▸ Work instructions
Can you copy every line of the records below without any changes, leaving the pictures out?

--- START OF Task inputs ---

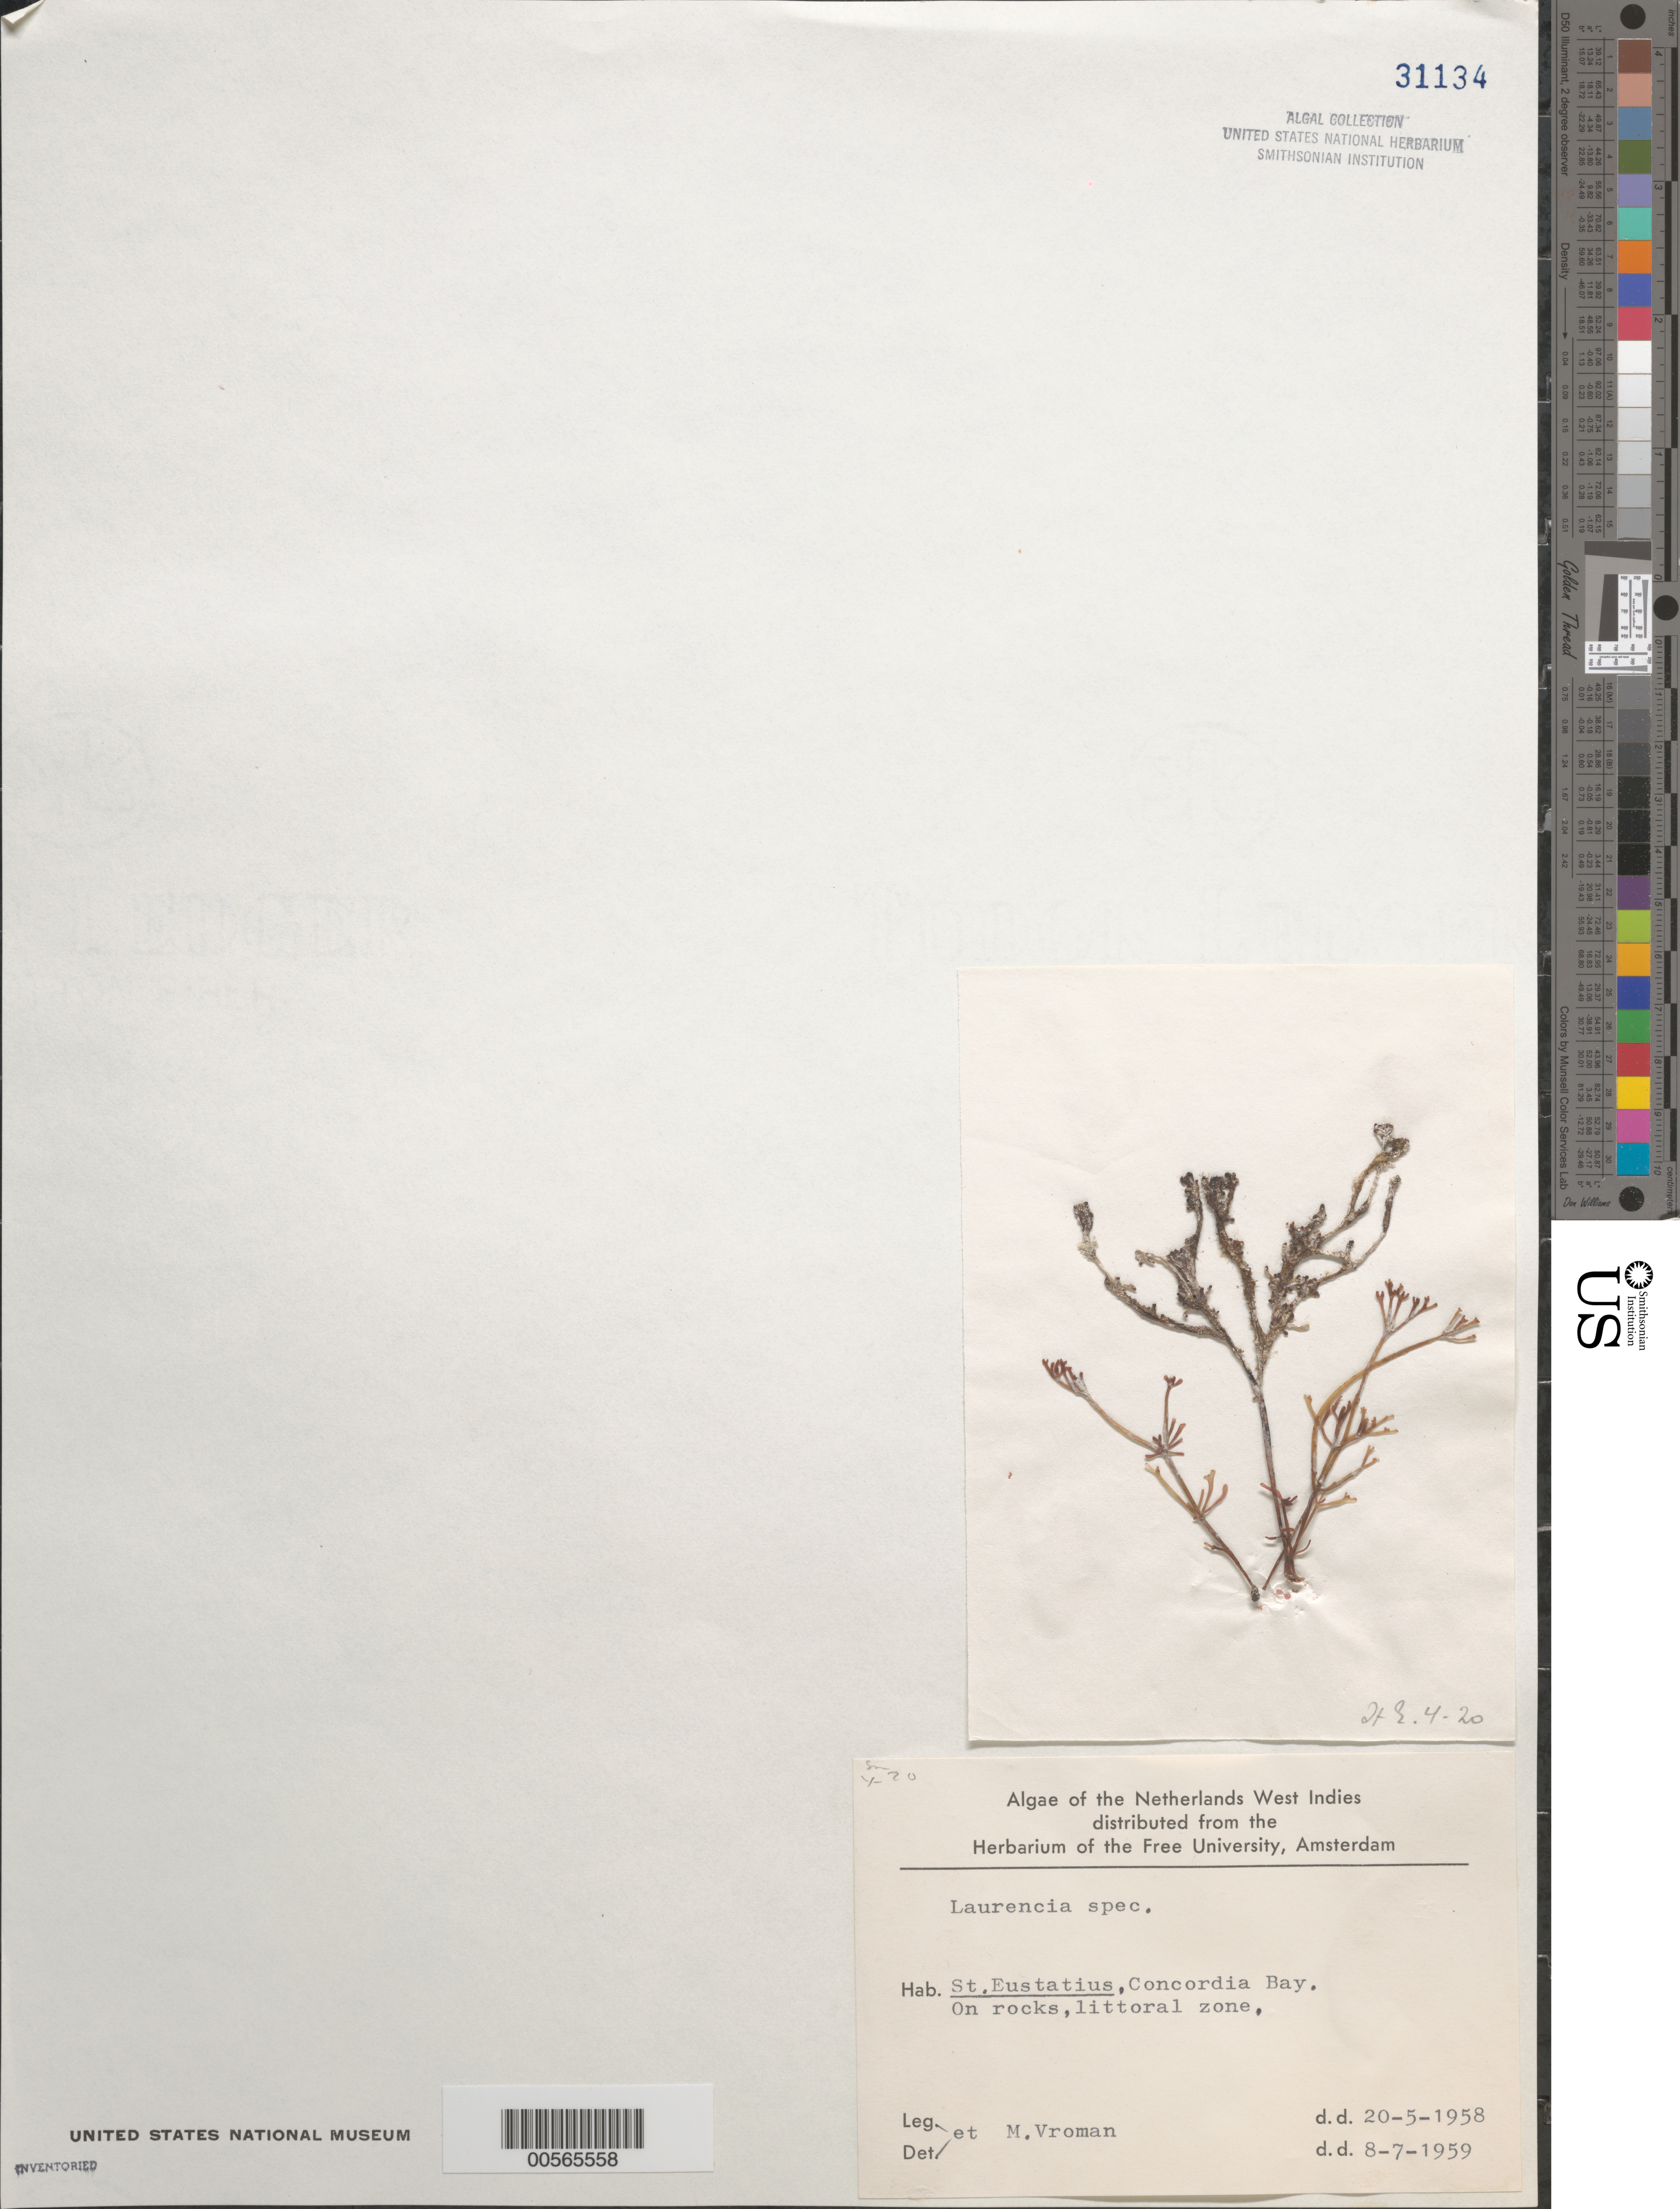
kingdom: Plantae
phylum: Rhodophyta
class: Florideophyceae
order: Ceramiales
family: Rhodomelaceae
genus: Laurencia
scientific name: Laurencia sp.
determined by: Vroman, M.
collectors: M. Vroman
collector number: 4-20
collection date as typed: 20 May 1958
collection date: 1958-05-20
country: Netherlands Antilles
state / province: ABC Islands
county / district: Sint Eustatius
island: Sint Eustatius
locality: Concordia Bay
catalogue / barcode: US 31134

--- END OF Task inputs ---

▸ Result below
kingdom: Plantae
phylum: Rhodophyta
class: Florideophyceae
order: Ceramiales
family: Rhodomelaceae
genus: Laurencia
scientific name: Laurencia sp.
determined by: Vroman, M.
collectors: M. Vroman
collector number: 4-20
collection date as typed: 20 May 1958
collection date: 1958-05-20
country: Netherlands Antilles
state / province: ABC Islands
county / district: Sint Eustatius
island: Sint Eustatius
locality: Concordia Bay
catalogue / barcode: US 31134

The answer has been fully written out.